The Power of Awe, Self-restraint and Tzniut
What are the qualities that Rachel and Yosef embody, which ultimately will defeat Esav and bring redemption? Rav Tzaddok of Lublin explains that it is the quality of Yosef’s fear/awe of G-d that has the power to overcome Amalek, Esav’s grandson. Amalek lacked this quality completely, as it states about him, “He did not fear G-d” (Devarim 25:18). Yosef, however, attributed this quality to himself, as he proclaimed, “I fear G-d” (Bereishit 42:16). Yosef’s fear of G-d was connected with his gevurah, the power and strength to overcome temptation. This is manifested by his ability to withstand the seduction of Potifar’s wife. Yosef, is, therefore, known to be the “guardian of the brith (covenant)”, referring to his holiness and chastity in action, speech and thought (Machshevot Charutz 13, Pri Tzadik, Purim 7). Yosef received this power from his mother Rachel, who is praised for her tzniut (Yalkut Shimoni, Bereishit 29:125). Rachel did not reveal to her sister, Leah that she and Ya’acov were in love. When Lavan seized the presents Ya’acov sent to Rachel and gave them to Leah, Rachel remained silent (Midrash Tanchuma, Vayetze Chapter 6). It is interesting to note that in spite of the fact that Rachel, the shepherdess, is called “the revealed world” in contrast to Leah, who represents “the hidden world” (Sefer Etz Chaim, Sha’ar 38, Chapter 2), Rachel is praised particularly for being hidden, silent, and modest. This teaches us that we specifically need modesty to survive spiritually in the outer world of affluence and physical attraction.

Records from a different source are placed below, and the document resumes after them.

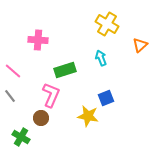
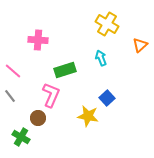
blue square: moved 1 px right; rotated 21 degrees counterclockwise
brown circle: moved 3 px left
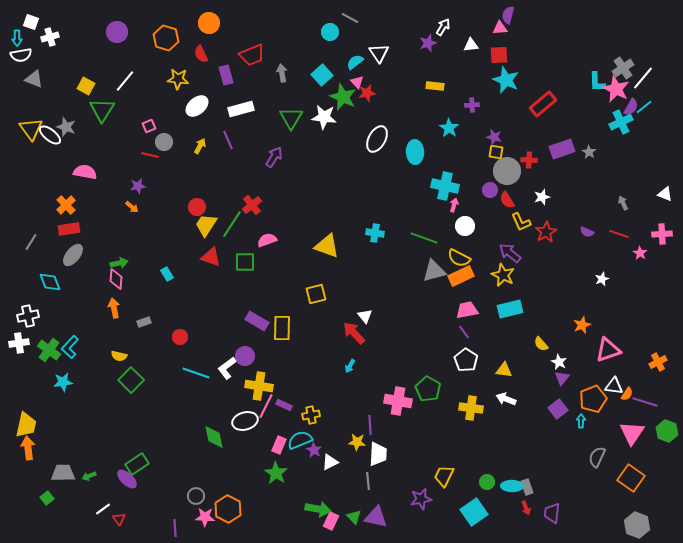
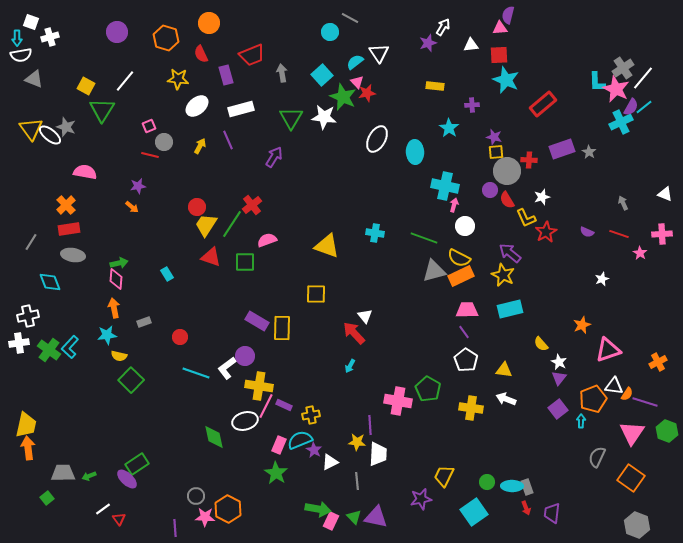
yellow square at (496, 152): rotated 14 degrees counterclockwise
yellow L-shape at (521, 222): moved 5 px right, 4 px up
gray ellipse at (73, 255): rotated 60 degrees clockwise
yellow square at (316, 294): rotated 15 degrees clockwise
pink trapezoid at (467, 310): rotated 10 degrees clockwise
purple triangle at (562, 378): moved 3 px left
cyan star at (63, 382): moved 44 px right, 47 px up
gray line at (368, 481): moved 11 px left
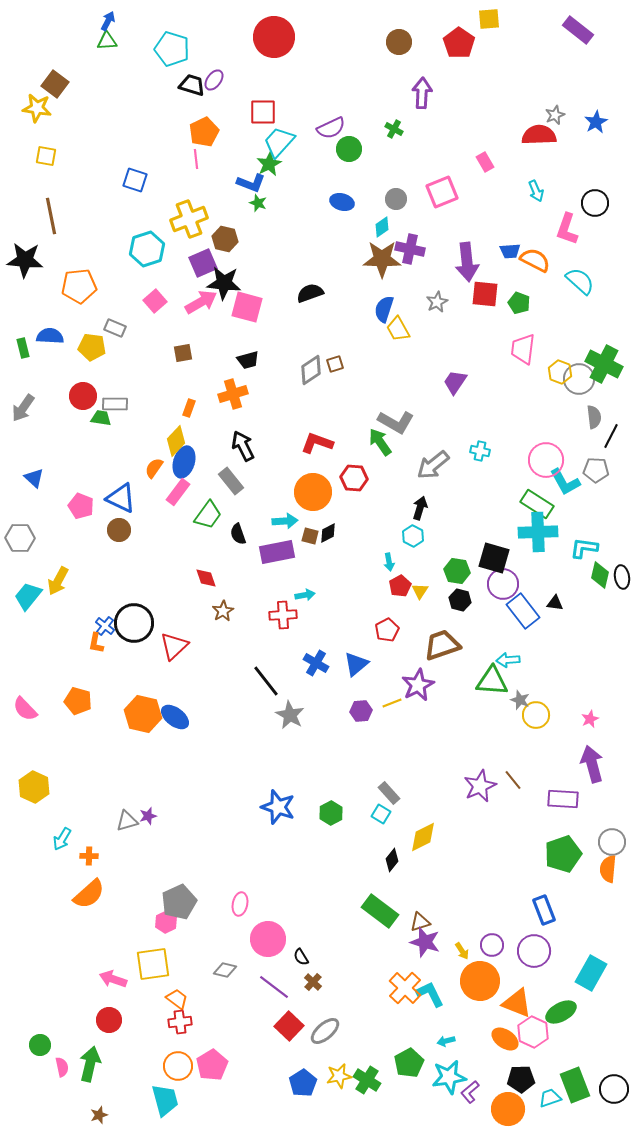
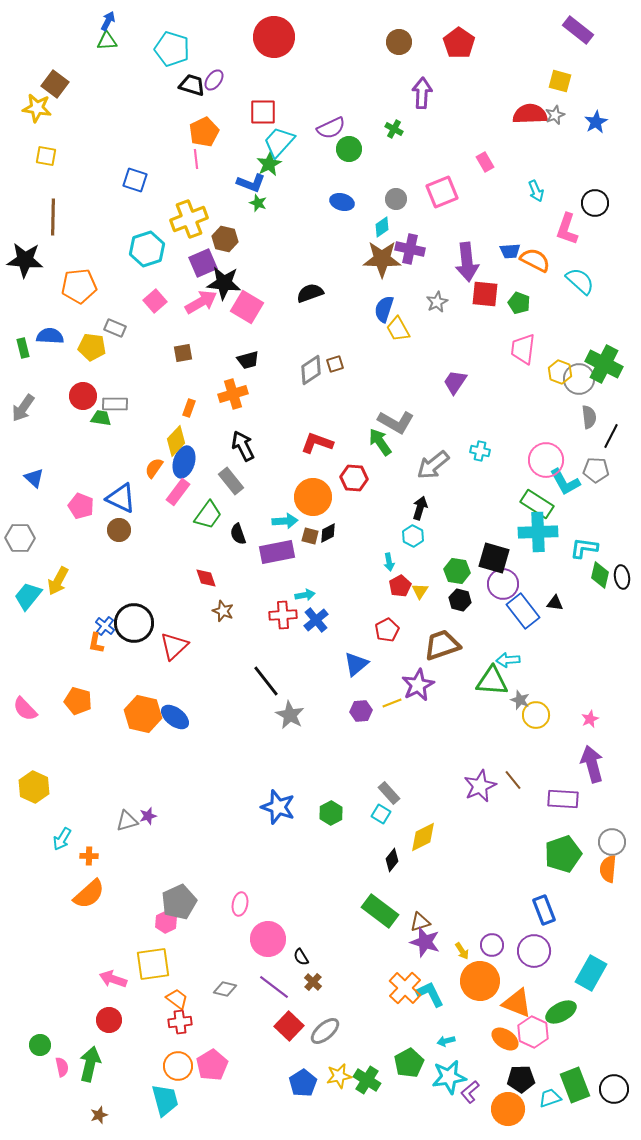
yellow square at (489, 19): moved 71 px right, 62 px down; rotated 20 degrees clockwise
red semicircle at (539, 135): moved 9 px left, 21 px up
brown line at (51, 216): moved 2 px right, 1 px down; rotated 12 degrees clockwise
pink square at (247, 307): rotated 16 degrees clockwise
gray semicircle at (594, 417): moved 5 px left
orange circle at (313, 492): moved 5 px down
brown star at (223, 611): rotated 20 degrees counterclockwise
blue cross at (316, 663): moved 43 px up; rotated 20 degrees clockwise
gray diamond at (225, 970): moved 19 px down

Spiritual Survival in the Outer World Depends on Being Inward Bound
Like his mother Rachel, Yosef was involved in “the revealed world” while being the master of modesty and restraint. In his role as the ruler of the most powerful empire of his time, he was involved in worldly affairs to the highest degree. Yet, all his power, honor, and wealth did not mar his inner holiness. Yosef did not let any of the worldly glamour influence him in the slightest. Rather, he remained unaffected in his fear of G-d and chastity. This is in contrast to Esav who was known for flaunting his assets. The midrash notes that Esav resembled a pig with its split hooves that makes it look outwardly kosher. Only when we look internally and perceive that it doesn't chew its cud do we realize that despite outward appearances it is a non-kosher animal (Bereishit Rabah 65:1). In contrast, our spiritual survival in exile depends on being modest while nurturing our internal holiness.

Developing Our Inner Fire
Esav’s power is specifically overcome by the tzniut of the children of Rachel. Even when involved in the world, whether in business, academics, arts, as farmers or doctors, they remain modest, G-d-fearing, and anchored to the Torah. It is quite a challenge to develop the character of tzniut in the competitive outer world, which values the external accomplishments of good grades, degrees, money and social prestige. As Gila Manolson writes in Outside Inside, true tzniut is to understand that “What I do” does not take the place of “Who I am.” Maintaining our spiritual center entails the awareness that the roots of our identity extend far beneath our performance. The more we realize that we are only vehicles for Hashem’s light to shine through, the less we care about being famous and powerful, and the less we depend on the praise of others for our self-gratification. When we stop “casting our gems to the boars,” and learn to focus our light inward, then our tzniut will generate a potent inner force that allows the Divine light that we reflect to eradicate the immorality of Esav. This process can be compared to a magnifying glass that concentrates the light of the sun into one inner point to create fire. The deeper we internalize the essence of tzniut, the more our internal light will become fire and flame to consume Esav’s external stubble of self-indulgence, greediness and hatred.